▶ _PROBLEM REQUIREMENTS_: Your copy should match the records below exactly, except for the pictures.

▶ _DATA_:

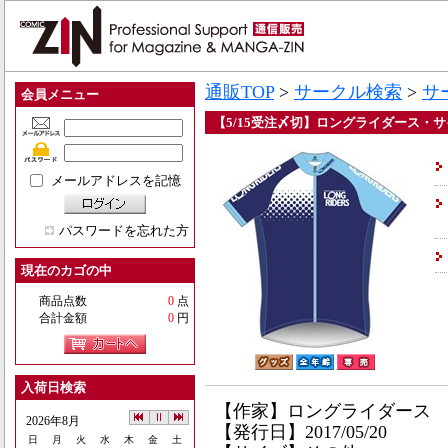
通販TOP
>
サークル検索
>
サ
会員メニュー
【5/15受注〆切】ロングライダース・サ
メールアドレスを記憶
パスワードを忘れた方
現在のカゴの中
商品点数
0
点
合計金額
0
円
入荷日検索
【作家】ロングライダース
2026年8月
【発行日】2017/05/20
日
月
火
水
木
金
土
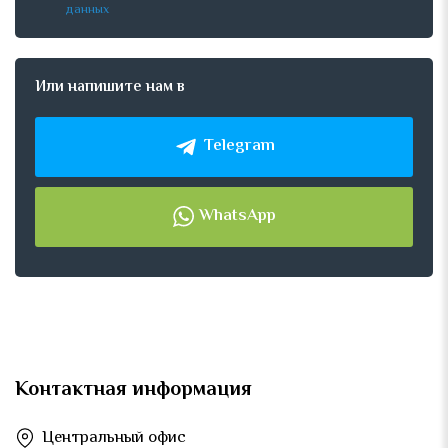
данных
Или напишите нам в
Telegram
WhatsApp
Контактная информация
Центральный офис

▶ _RESPONSE TO THIS TASK_:
通販TOP
>
サークル検索
>
サ
会員メニュー
【5/15受注〆切】ロングライダース・サ
メールアドレスを記憶
パスワードを忘れた方
現在のカゴの中
商品点数
0
点
合計金額
0
円
入荷日検索
【作家】ロングライダース
2026年8月
【発行日】2017/05/20
日
月
火
水
木
金
土
данных
Или напишите нам в
Telegram
WhatsApp
Контактная информация
Центральный офис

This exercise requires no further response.